----- SOURCE DOCUMENT

Maximizing Year-End Charitable Giving and Gifting Strategies

Maximizing Year-End Charitable Giving and Gifting Strategies

Nov 12, 2025

As the year closes, a few deliberate moves before December 31 can deliver a powerful double benefit: current-year income-tax savings and longer-term estate planning advantages. With limits resetting on January 1, this is the moment to finalize transfers, confirm paperwork, and document your gifts. A well-designed combination of family gifts and charitable contributions can lower taxable income, reduce future estate exposure, and support people and causes you value.

1) Use the 2025 Annual Gift Tax Exclusion ($19,000 per recipient)

For 2025, you may give up to $19,000 to each recipient –- children, grandchildren, or anyone else –- without using any of your lifetime federal gift and estate tax exemption or paying gift tax. Married couples can effectively double this via gift-splitting, enabling $38,000 per recipient when both spouses consent. These present-interest gifts are straightforward, and when you stay at or below the exclusion for a given recipient, a federal gift tax return is typically unnecessary.

Why it matters. Exclusion-eligible gifts immediately reduce your taxable estate. If you expect an asset to appreciate, shifting value now removes both current value and future growth from estate tax calculations. Repeating this annually across multiple recipients can transfer meaningful wealth tax-efficiently over time.

Timing. The exclusion is “use it or lose it.” To apply the 2025 limit, complete gifts by December 31, 2025. Unused amounts do not carry into 2026. If you’re gifting to several recipients or transferring securities, plan early and confirm custodian deadlines to avoid year-end bottlenecks.

----------

▶ **WORK TASK 1**: Starting at the beginning of the entries and going on through the line containing "9: (205, 344)", write those lines again, substituting "0-based" for "zero-indexed" and leaving everything else unchanged. Omit the pictures from your reply.

----- DATA FOR THE TASK

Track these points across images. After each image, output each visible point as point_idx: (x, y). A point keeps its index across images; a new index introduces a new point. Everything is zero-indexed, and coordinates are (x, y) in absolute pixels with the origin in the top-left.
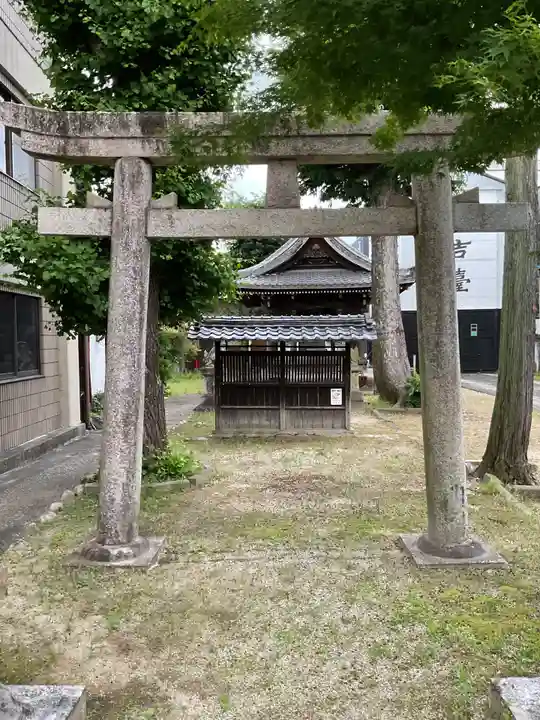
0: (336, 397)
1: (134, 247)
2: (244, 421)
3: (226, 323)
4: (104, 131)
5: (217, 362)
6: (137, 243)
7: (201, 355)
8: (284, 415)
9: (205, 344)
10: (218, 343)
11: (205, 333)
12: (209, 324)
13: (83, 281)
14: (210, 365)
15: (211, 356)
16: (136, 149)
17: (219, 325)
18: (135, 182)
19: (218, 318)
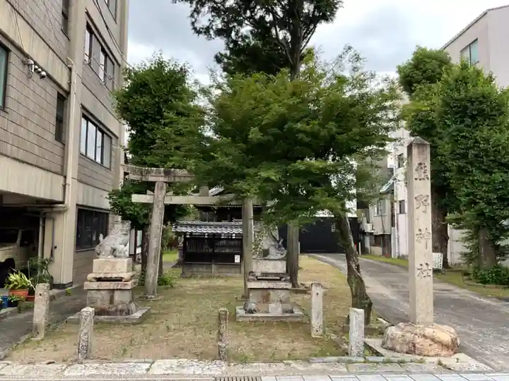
0: (237, 259)
1: (160, 207)
2: (195, 269)
3: (189, 224)
4: (154, 174)
5: (184, 243)
6: (161, 206)
7: (177, 239)
8: (213, 266)
9: (179, 234)
10: (185, 233)
11: (180, 229)
12: (182, 225)
13: (138, 214)
14: (181, 244)
15: (181, 239)
16: (162, 179)
17: (187, 225)
18: (162, 188)
19: (185, 222)
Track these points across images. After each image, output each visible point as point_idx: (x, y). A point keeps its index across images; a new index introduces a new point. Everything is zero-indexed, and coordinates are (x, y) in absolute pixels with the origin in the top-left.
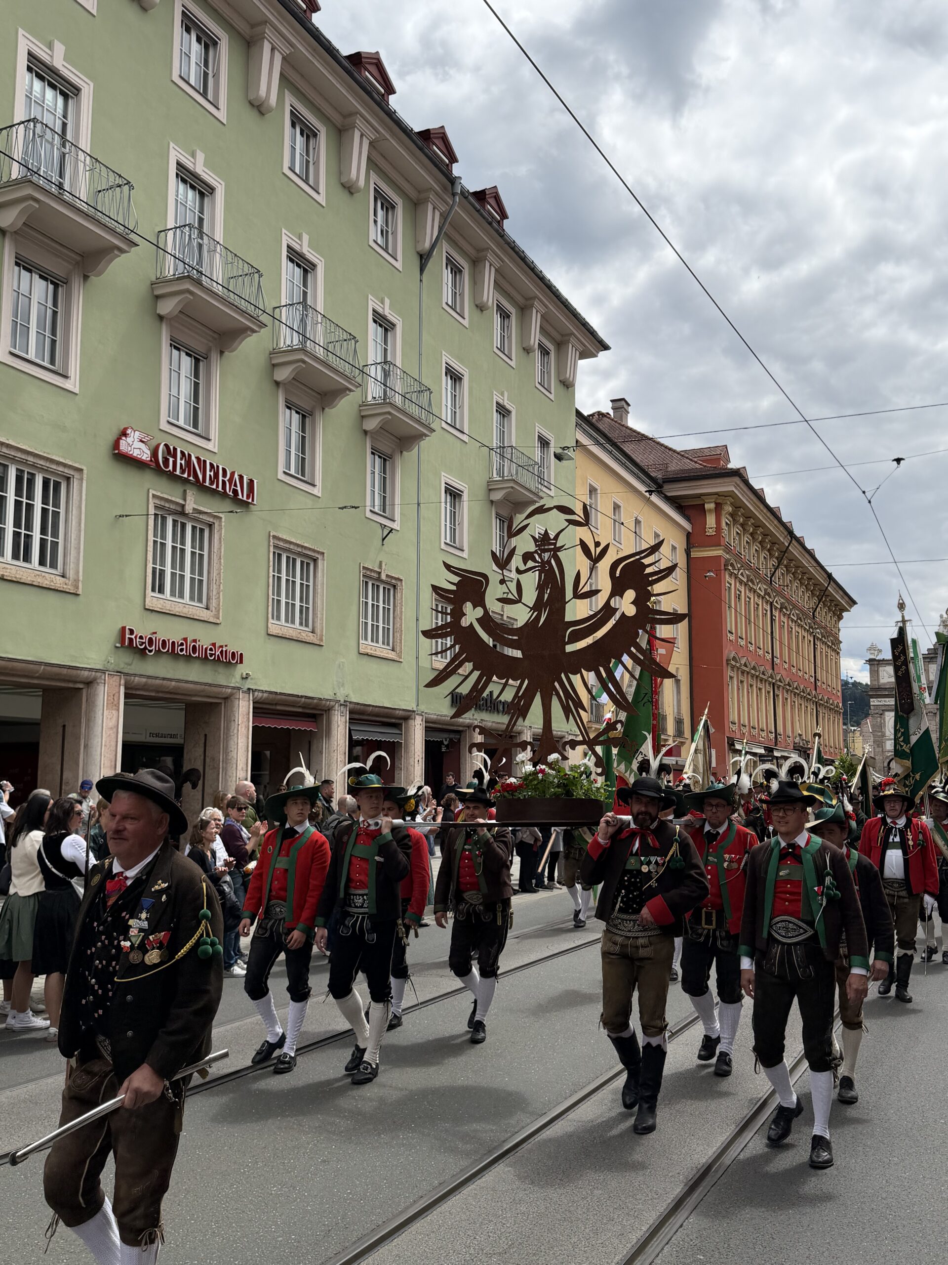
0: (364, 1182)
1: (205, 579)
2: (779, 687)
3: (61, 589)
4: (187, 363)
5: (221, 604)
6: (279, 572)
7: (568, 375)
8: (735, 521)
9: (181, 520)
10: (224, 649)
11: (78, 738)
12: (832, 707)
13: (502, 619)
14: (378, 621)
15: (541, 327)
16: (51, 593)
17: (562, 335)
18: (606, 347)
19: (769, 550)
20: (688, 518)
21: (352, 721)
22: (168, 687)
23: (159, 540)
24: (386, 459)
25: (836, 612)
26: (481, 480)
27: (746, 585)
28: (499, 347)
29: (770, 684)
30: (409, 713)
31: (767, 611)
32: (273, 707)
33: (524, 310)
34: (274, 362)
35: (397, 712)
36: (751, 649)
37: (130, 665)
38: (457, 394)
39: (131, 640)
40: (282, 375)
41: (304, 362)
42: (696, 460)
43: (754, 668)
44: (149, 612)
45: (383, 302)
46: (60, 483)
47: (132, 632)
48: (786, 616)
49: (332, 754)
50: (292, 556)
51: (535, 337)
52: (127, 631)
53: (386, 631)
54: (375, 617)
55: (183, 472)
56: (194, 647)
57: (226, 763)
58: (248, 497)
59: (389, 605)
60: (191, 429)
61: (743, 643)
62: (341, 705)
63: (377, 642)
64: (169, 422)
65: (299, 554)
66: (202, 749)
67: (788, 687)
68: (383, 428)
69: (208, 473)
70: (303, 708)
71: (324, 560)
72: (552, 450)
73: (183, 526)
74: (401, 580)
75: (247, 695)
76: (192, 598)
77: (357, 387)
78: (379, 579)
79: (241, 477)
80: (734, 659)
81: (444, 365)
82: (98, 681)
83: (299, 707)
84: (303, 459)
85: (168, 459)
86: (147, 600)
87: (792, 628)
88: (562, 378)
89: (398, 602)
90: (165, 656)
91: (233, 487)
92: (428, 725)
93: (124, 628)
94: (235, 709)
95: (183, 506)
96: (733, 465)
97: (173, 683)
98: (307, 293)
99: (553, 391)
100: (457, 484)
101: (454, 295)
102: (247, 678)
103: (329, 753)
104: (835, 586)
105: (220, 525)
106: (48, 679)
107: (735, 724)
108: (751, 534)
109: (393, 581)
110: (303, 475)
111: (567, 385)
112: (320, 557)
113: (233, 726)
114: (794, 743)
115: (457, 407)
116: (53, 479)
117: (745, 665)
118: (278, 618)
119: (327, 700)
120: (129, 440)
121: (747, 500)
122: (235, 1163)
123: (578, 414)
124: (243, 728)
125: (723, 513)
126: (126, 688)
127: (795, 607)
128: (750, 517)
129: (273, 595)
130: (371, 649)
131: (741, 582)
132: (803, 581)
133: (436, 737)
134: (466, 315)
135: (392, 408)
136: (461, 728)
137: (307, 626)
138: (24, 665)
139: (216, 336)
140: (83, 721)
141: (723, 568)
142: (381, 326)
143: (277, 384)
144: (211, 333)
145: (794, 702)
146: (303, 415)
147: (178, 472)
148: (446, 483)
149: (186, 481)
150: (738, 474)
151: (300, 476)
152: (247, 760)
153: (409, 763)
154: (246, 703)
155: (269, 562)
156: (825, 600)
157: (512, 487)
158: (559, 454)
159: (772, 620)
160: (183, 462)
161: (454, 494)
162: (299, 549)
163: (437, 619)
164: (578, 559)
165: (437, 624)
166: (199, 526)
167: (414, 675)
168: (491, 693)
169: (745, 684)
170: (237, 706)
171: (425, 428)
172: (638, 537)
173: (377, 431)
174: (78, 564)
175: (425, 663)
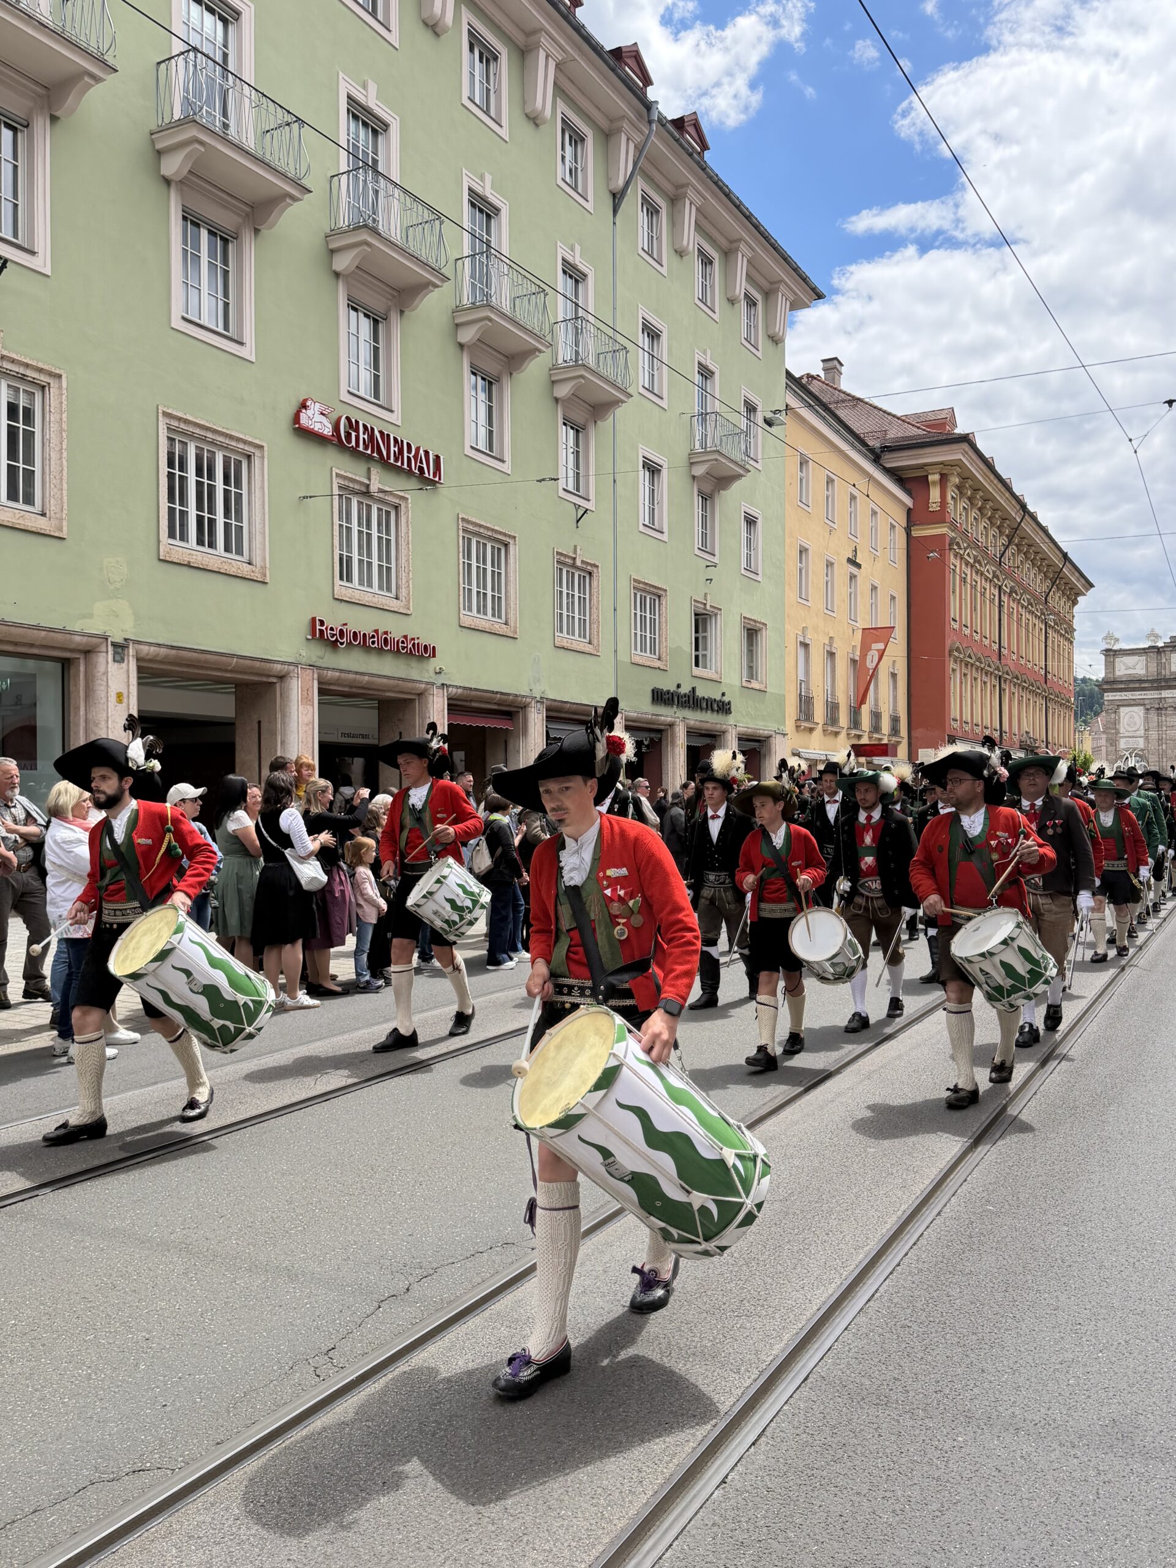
1: (393, 566)
2: (1006, 680)
3: (249, 577)
4: (365, 325)
5: (411, 594)
6: (469, 558)
7: (777, 330)
8: (962, 494)
9: (366, 501)
10: (416, 642)
11: (273, 733)
12: (1063, 702)
13: (705, 609)
14: (573, 612)
15: (748, 275)
16: (238, 581)
17: (771, 283)
18: (820, 296)
19: (998, 527)
20: (909, 493)
21: (549, 718)
23: (345, 524)
24: (578, 430)
25: (1070, 596)
26: (682, 454)
27: (972, 566)
28: (701, 297)
29: (996, 677)
31: (994, 595)
32: (470, 703)
33: (728, 254)
34: (457, 321)
36: (977, 639)
37: (322, 658)
38: (655, 354)
39: (321, 631)
40: (467, 335)
41: (490, 320)
42: (918, 425)
43: (979, 660)
44: (338, 603)
45: (573, 250)
46: (241, 461)
47: (322, 623)
48: (1016, 602)
50: (482, 541)
51: (741, 285)
52: (318, 622)
53: (583, 623)
54: (571, 608)
55: (366, 448)
56: (386, 639)
58: (435, 476)
59: (584, 594)
60: (373, 399)
61: (968, 632)
62: (538, 702)
63: (573, 635)
64: (349, 392)
65: (490, 538)
67: (1015, 680)
68: (575, 396)
69: (392, 449)
70: (499, 704)
71: (515, 545)
72: (761, 414)
73: (369, 507)
74: (597, 566)
75: (441, 692)
76: (381, 588)
77: (547, 347)
78: (574, 566)
80: (958, 650)
81: (640, 320)
82: (291, 674)
83: (493, 703)
84: (491, 432)
85: (350, 433)
86: (337, 589)
88: (770, 333)
89: (594, 590)
90: (357, 649)
91: (418, 464)
92: (628, 723)
93: (314, 619)
94: (430, 705)
95: (368, 486)
96: (959, 430)
97: (366, 678)
98: (490, 241)
99: (760, 348)
100: (656, 457)
101: (651, 239)
102: (440, 672)
103: (527, 752)
104: (1070, 567)
105: (407, 507)
106: (241, 673)
107: (955, 721)
108: (980, 509)
109: (589, 568)
110: (491, 450)
111: (776, 340)
112: (511, 541)
114: (1021, 742)
115: (655, 368)
116: (233, 457)
117: (970, 657)
118: (470, 609)
119: (522, 696)
120: (310, 412)
121: (976, 469)
123: (789, 375)
125: (949, 485)
126: (319, 683)
127: (1026, 591)
128: (979, 490)
129: (464, 584)
130: (568, 642)
131: (967, 563)
132: (1036, 562)
134: (665, 262)
135: (586, 370)
136: (662, 727)
137: (500, 617)
138: (216, 657)
139: (395, 294)
140: (279, 716)
141: (947, 547)
142: (571, 276)
143: (461, 346)
144: (389, 290)
145: (1022, 697)
146: (489, 382)
147: (361, 448)
148: (643, 457)
149: (370, 458)
150: (967, 440)
151: (488, 452)
154: (441, 699)
155: (458, 548)
156: (1059, 583)
157: (716, 460)
158: (769, 418)
159: (1000, 606)
160: (366, 437)
161: (652, 469)
162: (490, 533)
163: (635, 609)
164: (788, 540)
165: (635, 614)
166: (384, 508)
167: (612, 670)
168: (694, 689)
169: (969, 677)
170: (431, 701)
171: (621, 393)
172: (853, 515)
173: (569, 398)
174: (264, 550)
175: (623, 657)
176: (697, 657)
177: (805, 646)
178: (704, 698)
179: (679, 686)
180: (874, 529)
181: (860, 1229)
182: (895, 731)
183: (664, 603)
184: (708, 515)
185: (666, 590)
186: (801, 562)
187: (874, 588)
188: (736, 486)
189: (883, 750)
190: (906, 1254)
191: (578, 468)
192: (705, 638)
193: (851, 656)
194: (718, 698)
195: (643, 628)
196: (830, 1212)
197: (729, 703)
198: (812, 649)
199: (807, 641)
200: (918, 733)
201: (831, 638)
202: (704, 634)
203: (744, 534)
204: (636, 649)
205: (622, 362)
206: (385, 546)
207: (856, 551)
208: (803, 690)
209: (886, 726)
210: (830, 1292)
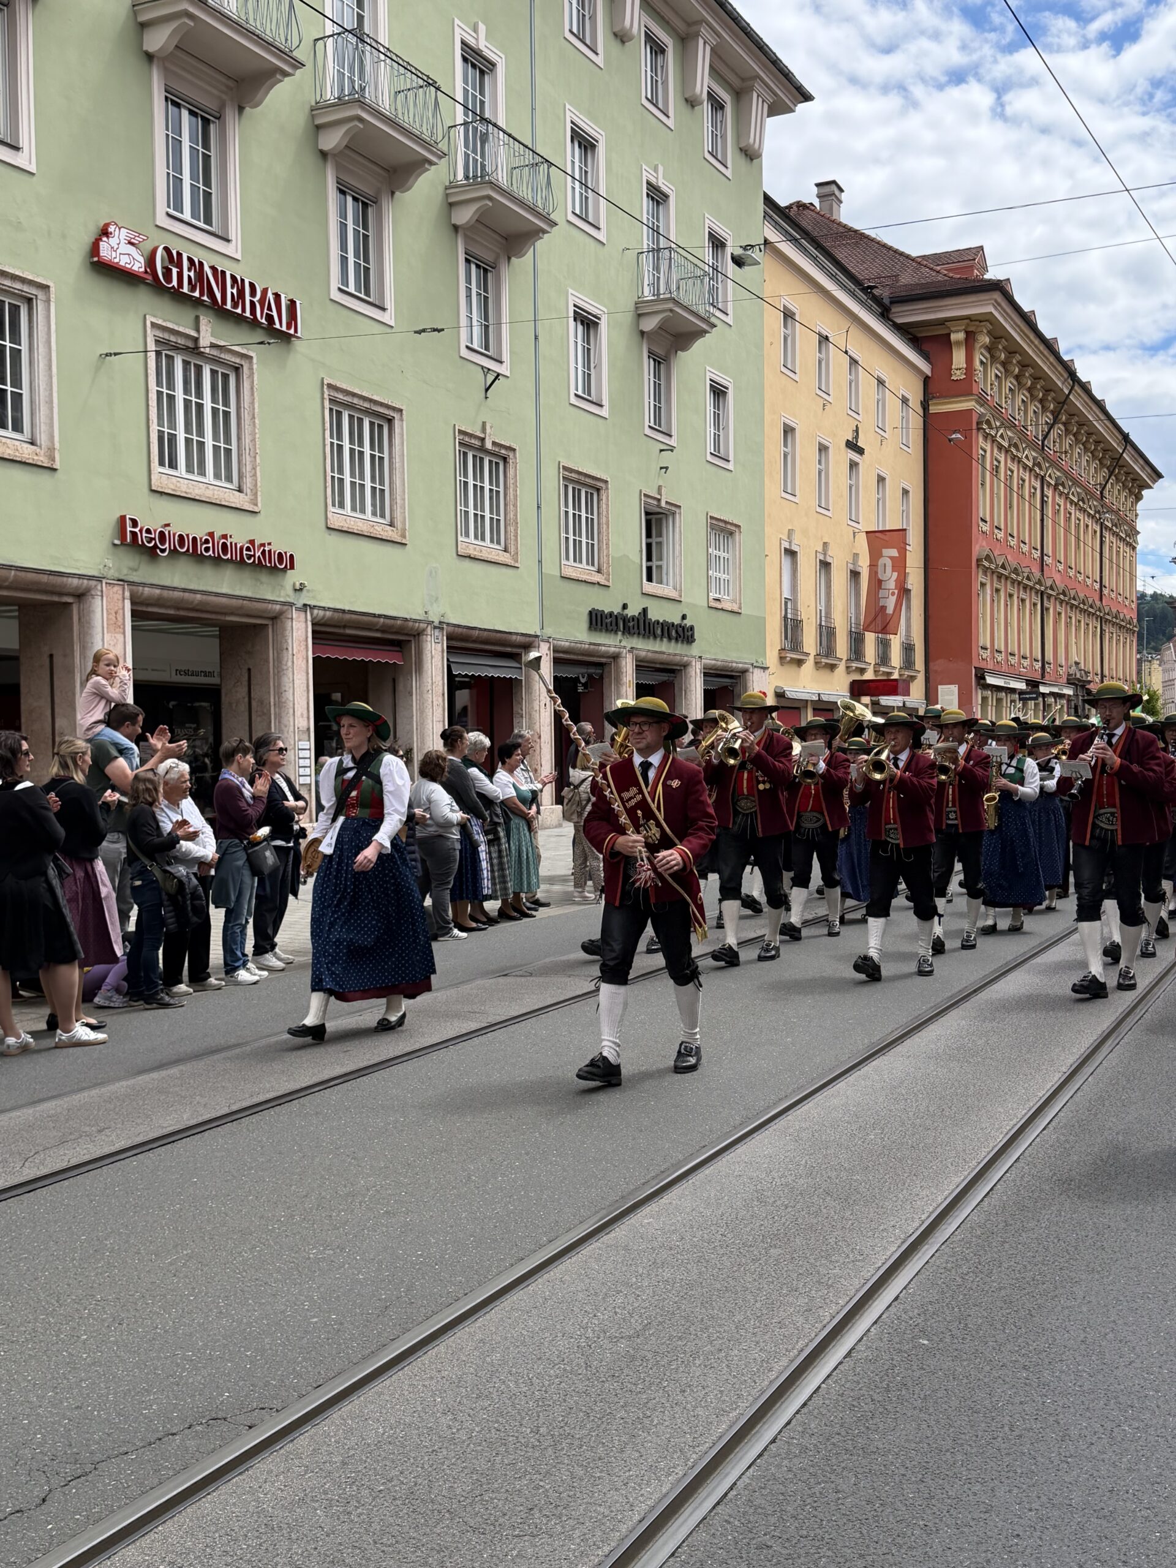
0: (442, 1241)
1: (234, 447)
2: (1049, 596)
3: (31, 461)
4: (190, 125)
5: (259, 484)
6: (340, 437)
7: (751, 140)
8: (994, 358)
9: (194, 361)
11: (69, 672)
12: (1123, 624)
13: (659, 506)
14: (483, 510)
15: (712, 67)
16: (17, 467)
17: (743, 80)
18: (807, 97)
19: (1041, 401)
20: (926, 356)
21: (451, 649)
22: (192, 602)
23: (165, 391)
24: (486, 269)
25: (1133, 490)
26: (626, 303)
27: (1007, 451)
28: (649, 97)
29: (1037, 593)
30: (531, 639)
31: (1035, 489)
32: (341, 631)
33: (685, 40)
34: (318, 121)
35: (514, 637)
36: (1012, 543)
37: (136, 570)
38: (589, 170)
39: (134, 534)
40: (331, 141)
41: (360, 119)
42: (938, 268)
43: (1016, 571)
44: (156, 496)
45: (475, 30)
46: (18, 307)
47: (135, 523)
48: (1063, 497)
49: (425, 696)
50: (356, 415)
51: (703, 82)
52: (128, 522)
53: (495, 524)
54: (479, 504)
55: (193, 288)
56: (224, 545)
57: (280, 708)
58: (289, 327)
59: (498, 486)
60: (201, 225)
61: (1001, 535)
62: (435, 628)
63: (483, 539)
64: (168, 215)
65: (367, 412)
66: (246, 689)
67: (1062, 597)
68: (481, 222)
69: (229, 290)
71: (402, 420)
72: (729, 250)
73: (199, 369)
74: (514, 450)
75: (302, 615)
76: (217, 476)
77: (440, 158)
78: (482, 449)
79: (277, 296)
80: (988, 558)
81: (569, 125)
82: (93, 593)
83: (377, 630)
84: (366, 270)
85: (171, 270)
86: (155, 477)
87: (1070, 514)
88: (742, 146)
89: (511, 481)
90: (184, 558)
91: (266, 311)
92: (559, 655)
93: (123, 519)
94: (288, 633)
95: (196, 340)
96: (991, 275)
97: (199, 596)
98: (363, 17)
99: (729, 165)
100: (592, 306)
101: (582, 19)
102: (301, 590)
103: (421, 694)
104: (1133, 452)
105: (251, 369)
106: (22, 589)
107: (986, 649)
108: (1017, 377)
109: (503, 451)
110: (367, 293)
111: (751, 155)
112: (396, 415)
113: (287, 657)
114: (1069, 675)
115: (589, 189)
116: (7, 301)
117: (1003, 567)
118: (342, 505)
119: (415, 621)
120: (113, 241)
121: (1012, 326)
122: (262, 1217)
123: (768, 200)
124: (301, 659)
125: (977, 346)
126: (133, 603)
127: (1076, 482)
128: (1016, 353)
129: (332, 471)
130: (475, 549)
131: (1000, 447)
132: (1088, 446)
133: (569, 673)
134: (600, 49)
135: (493, 189)
136: (603, 660)
137: (383, 516)
139: (231, 83)
140: (76, 648)
141: (974, 426)
142: (474, 66)
143: (324, 155)
144: (223, 79)
145: (1070, 618)
146: (363, 203)
147: (185, 289)
148: (575, 306)
149: (198, 302)
150: (1000, 288)
151: (362, 296)
152: (308, 704)
153: (533, 708)
154: (303, 625)
155: (324, 423)
156: (1119, 473)
157: (671, 311)
158: (739, 256)
159: (1043, 502)
160: (192, 274)
161: (587, 322)
162: (367, 405)
163: (566, 506)
164: (768, 418)
165: (567, 512)
166: (220, 370)
167: (533, 583)
168: (645, 610)
169: (1002, 593)
170: (289, 628)
171: (540, 219)
172: (853, 384)
173: (472, 226)
174: (51, 425)
175: (551, 569)
176: (649, 570)
177: (791, 553)
178: (658, 622)
179: (625, 607)
180: (881, 403)
181: (732, 1380)
182: (908, 663)
183: (604, 498)
184: (662, 383)
185: (606, 482)
186: (785, 445)
187: (881, 479)
188: (699, 345)
189: (890, 687)
190: (788, 1423)
191: (486, 319)
192: (660, 544)
193: (851, 566)
194: (677, 620)
195: (577, 531)
196: (695, 1355)
197: (692, 628)
198: (800, 558)
199: (794, 548)
200: (937, 665)
201: (825, 544)
202: (659, 540)
203: (710, 409)
204: (567, 558)
205: (542, 178)
206: (222, 420)
207: (857, 431)
208: (789, 611)
209: (896, 657)
210: (664, 1491)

----------

▶ **WORK TASK 2**: Repeat the entire article on year-end charitable giving and gifting strategies word for word.

▶ **EXERCISE SOLUTION 1**:
Track these points across images. After each image, output each visible point as point_idx: (x, y). A point keeps its index across images; a new index introduces a new point. Everything is 0-based, and coordinates are (x, y) in absolute pixels with the origin in the top-left.
0: (336, 397)
1: (134, 247)
2: (244, 421)
3: (226, 323)
4: (104, 131)
5: (217, 362)
6: (137, 243)
7: (201, 355)
8: (284, 415)
9: (205, 344)

▶ **EXERCISE SOLUTION 2**:
Maximizing Year-End Charitable Giving and Gifting Strategies

Maximizing Year-End Charitable Giving and Gifting Strategies

Nov 12, 2025

As the year closes, a few deliberate moves before December 31 can deliver a powerful double benefit: current-year income-tax savings and longer-term estate planning advantages. With limits resetting on January 1, this is the moment to finalize transfers, confirm paperwork, and document your gifts. A well-designed combination of family gifts and charitable contributions can lower taxable income, reduce future estate exposure, and support people and causes you value.

1) Use the 2025 Annual Gift Tax Exclusion ($19,000 per recipient)

For 2025, you may give up to $19,000 to each recipient –- children, grandchildren, or anyone else –- without using any of your lifetime federal gift and estate tax exemption or paying gift tax. Married couples can effectively double this via gift-splitting, enabling $38,000 per recipient when both spouses consent. These present-interest gifts are straightforward, and when you stay at or below the exclusion for a given recipient, a federal gift tax return is typically unnecessary.

Why it matters. Exclusion-eligible gifts immediately reduce your taxable estate. If you expect an asset to appreciate, shifting value now removes both current value and future growth from estate tax calculations. Repeating this annually across multiple recipients can transfer meaningful wealth tax-efficiently over time.

Timing. The exclusion is “use it or lose it.” To apply the 2025 limit, complete gifts by December 31, 2025. Unused amounts do not carry into 2026. If you’re gifting to several recipients or transferring securities, plan early and confirm custodian deadlines to avoid year-end bottlenecks.